● **Aangeleverd fragment**
1. Het college zorgt ervoor dat jeugdigen, ouders en pleegouders beroep kunnen doen op een onafhankelijke vertrouwenspersoon

2. Het college wijst jeugdigen en ouders erop dat zij zich desgewenst kunnen laten bijstaan door een onafhankelijke vertrouwenspersoon.

Artikel 16 Klachtregeling

Mondelinge en schriftelijke klachten van cliënten over gedragingen van de gemeente worden afgehandeld volgens de regeling klachtbehandeling van hoofdstuk 9 van de Awb en de geldende Regeling interne klachtenbehandeling van de gemeente Twenterand.

Artikel 17 Inspraak en medezeggenschap

1. Het college betrekt de ingezetenen van de gemeente bij de voorbereiding van het beleid betreffende jeugdhulp overeenkomstig de krachtens artikel 150 van de Gemeentewet gestelde regels met betrekking tot de wijze waarop inspraak wordt verleend.

2. Het college stelt cliënten en vertegenwoordigers van cliëntgroepen vroegtijdig in de gelegenheid voorstellen voor het beleid betreffende jeugdhulp te doen, advies uit te brengen bij de besluitvorming over verordeningen en beleidsvoorstellen betreffende jeugdhulp, en voorziet hen van ondersteuning om hun rol effectief te kunnen vervullen.

3. Het college zorgt ervoor dat ingezetenen kunnen deelnemen aan periodiek overleg, waarbij zij onderwerpen voor de agenda kunnen aanmelden, en dat zij worden voorzien van de voor een adequate deelname aan het overleg benodigde informatie en ondersteuning.

4. Het college stelt nadere regels vast ter uitvoering van het tweede en derde lid.

Artikel 18 Hardheidsclausele

Het college kan in bijzondere gevallen ten gunste van de jeugdige of zijn ouders afwijken van de bepalingen in deze verordening, als toepassing van deze verordening tot onbillijkheden van overwegende aard leidt.

Artikel 19 Evaluatie

Het door het gemeentebestuur gevoerde beleid wordt eenmaal per 2 jaar geëvalueerd. Het college zendt hiertoe telkens 2 jaar na de inwerkingtreding van de verordening aan de gemeenteraad een verslag over de doeltreffendheid en de effecten van de verordening in de praktijk.

Artikel 20 Nadere regels

1. Voor zover noodzakelijk voor de uitvoering van deze verordening kan het college in het Besluit Jeugdhulp Twenterand 2015 nadere regels stellen.

2. In gevallen, de uitvoering van deze verordening betreffend, waarin deze verordening niet voorziet, besluit het college.

● **Instructies**
1. Bepaal voor elke stelling of ze overeenkomt met het aangeleverde fragment, antwoord met ja of nee en citeer de doorslaggevende woorden uit de tekst. (a) Het gevoerde beleid wordt eenmaal per jaar geëvalueerd. (b) Klachten van cliënten worden onder meer afgehandeld volgens hoofdstuk 9 van de Awb. (c) Het college kan in bijzondere gevallen ten nadele van de jeugdige van de verordening afwijken.
2. Zet de alinea uit het aangeleverde fragment die begint met "Het college stelt cliënten en vertegenwoordigers" om in een opsomming en behoud daarbij de belangrijkste feiten.
De vermeldingen die volgen zijn afkomstig uit een andere bron.

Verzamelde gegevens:

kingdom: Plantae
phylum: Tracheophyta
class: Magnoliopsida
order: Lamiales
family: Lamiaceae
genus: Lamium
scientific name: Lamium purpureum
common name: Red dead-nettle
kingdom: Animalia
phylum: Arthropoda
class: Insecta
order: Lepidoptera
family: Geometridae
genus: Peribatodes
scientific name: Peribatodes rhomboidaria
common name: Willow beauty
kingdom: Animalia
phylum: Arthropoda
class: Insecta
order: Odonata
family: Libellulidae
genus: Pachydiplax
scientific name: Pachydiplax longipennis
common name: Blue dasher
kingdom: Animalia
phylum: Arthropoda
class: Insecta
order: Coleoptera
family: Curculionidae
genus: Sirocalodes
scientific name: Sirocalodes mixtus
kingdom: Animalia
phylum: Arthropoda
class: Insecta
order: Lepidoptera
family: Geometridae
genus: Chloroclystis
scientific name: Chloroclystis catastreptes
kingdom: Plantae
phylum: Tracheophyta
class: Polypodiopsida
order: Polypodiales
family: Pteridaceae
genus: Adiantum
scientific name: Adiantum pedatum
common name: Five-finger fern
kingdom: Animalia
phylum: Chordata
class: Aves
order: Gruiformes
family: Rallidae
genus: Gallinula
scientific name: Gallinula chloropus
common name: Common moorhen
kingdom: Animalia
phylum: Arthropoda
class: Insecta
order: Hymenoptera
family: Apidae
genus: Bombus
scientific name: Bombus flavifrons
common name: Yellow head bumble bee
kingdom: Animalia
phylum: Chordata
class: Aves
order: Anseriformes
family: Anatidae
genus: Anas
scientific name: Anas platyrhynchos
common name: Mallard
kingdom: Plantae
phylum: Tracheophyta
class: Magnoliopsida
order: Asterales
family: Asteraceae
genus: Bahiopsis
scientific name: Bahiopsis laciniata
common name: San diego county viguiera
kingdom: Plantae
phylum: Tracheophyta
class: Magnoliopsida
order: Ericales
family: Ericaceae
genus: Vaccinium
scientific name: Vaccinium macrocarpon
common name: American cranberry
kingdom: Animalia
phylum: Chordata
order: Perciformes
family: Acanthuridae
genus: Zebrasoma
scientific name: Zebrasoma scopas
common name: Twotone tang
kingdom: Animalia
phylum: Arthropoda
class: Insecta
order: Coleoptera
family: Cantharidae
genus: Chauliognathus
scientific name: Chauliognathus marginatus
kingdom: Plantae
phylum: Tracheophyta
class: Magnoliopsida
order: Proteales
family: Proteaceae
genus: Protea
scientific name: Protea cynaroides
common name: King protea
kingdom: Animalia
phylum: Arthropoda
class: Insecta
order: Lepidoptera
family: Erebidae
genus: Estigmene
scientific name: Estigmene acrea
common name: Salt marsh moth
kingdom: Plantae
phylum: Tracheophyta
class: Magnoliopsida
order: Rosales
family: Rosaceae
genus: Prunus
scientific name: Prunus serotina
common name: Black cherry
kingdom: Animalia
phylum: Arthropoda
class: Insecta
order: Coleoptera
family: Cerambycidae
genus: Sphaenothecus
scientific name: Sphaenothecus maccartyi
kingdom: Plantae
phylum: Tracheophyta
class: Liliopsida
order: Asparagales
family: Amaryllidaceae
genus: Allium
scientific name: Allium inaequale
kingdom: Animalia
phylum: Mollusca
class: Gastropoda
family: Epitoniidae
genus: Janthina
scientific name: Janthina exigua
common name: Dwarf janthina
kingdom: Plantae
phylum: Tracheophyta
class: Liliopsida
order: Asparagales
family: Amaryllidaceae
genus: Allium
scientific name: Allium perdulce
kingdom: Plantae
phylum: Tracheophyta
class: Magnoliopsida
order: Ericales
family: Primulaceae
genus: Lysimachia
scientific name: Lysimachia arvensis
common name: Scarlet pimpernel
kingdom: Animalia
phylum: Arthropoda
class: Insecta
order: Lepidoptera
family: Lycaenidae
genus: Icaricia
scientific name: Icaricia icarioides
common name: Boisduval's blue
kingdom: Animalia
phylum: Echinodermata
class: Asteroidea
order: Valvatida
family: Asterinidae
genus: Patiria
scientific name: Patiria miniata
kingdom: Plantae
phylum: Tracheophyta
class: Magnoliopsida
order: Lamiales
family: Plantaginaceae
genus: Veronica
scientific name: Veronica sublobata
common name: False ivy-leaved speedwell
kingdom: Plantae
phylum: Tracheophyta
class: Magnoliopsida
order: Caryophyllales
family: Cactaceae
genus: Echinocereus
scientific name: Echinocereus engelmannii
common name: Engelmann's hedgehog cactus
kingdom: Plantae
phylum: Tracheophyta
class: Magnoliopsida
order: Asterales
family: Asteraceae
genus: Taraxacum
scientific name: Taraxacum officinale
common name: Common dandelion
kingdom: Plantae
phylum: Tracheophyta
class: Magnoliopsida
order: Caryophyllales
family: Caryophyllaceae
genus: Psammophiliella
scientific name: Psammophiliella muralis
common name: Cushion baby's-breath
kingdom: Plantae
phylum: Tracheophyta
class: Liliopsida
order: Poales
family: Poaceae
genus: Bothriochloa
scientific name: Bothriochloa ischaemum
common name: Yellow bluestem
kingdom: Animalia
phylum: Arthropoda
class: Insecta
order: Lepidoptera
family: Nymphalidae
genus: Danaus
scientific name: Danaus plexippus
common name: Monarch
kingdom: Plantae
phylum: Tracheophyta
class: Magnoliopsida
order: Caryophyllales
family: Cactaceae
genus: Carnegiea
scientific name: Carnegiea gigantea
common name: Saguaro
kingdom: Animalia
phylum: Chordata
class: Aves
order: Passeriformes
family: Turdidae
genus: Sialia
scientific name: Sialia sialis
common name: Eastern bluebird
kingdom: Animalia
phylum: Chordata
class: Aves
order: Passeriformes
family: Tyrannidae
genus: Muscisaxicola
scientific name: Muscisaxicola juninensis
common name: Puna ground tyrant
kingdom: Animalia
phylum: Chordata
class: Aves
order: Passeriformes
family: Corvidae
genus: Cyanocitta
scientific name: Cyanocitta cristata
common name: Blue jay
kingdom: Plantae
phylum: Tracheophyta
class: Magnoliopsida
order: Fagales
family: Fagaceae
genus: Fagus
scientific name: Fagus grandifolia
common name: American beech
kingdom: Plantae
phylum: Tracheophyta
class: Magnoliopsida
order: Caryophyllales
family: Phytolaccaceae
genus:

● **Uitwerkingen**
1.
(a) Nee: "eenmaal per 2 jaar geëvalueerd"
(b) Ja: "afgehandeld volgens de regeling klachtbehandeling van hoofdstuk 9 van de Awb"
(c) Nee: "ten gunste van de jeugdige of zijn ouders afwijken"

2.
Het college stelt cliënten en vertegenwoordigers van cliëntgroepen vroegtijdig in de gelegenheid om:
- voorstellen te doen voor het beleid betreffende jeugdhulp;
- advies uit te brengen bij de besluitvorming over verordeningen en beleidsvoorstellen betreffende jeugdhulp.

Daarnaast biedt het college hun ondersteuning, zodat zij hun rol effectief kunnen vervullen.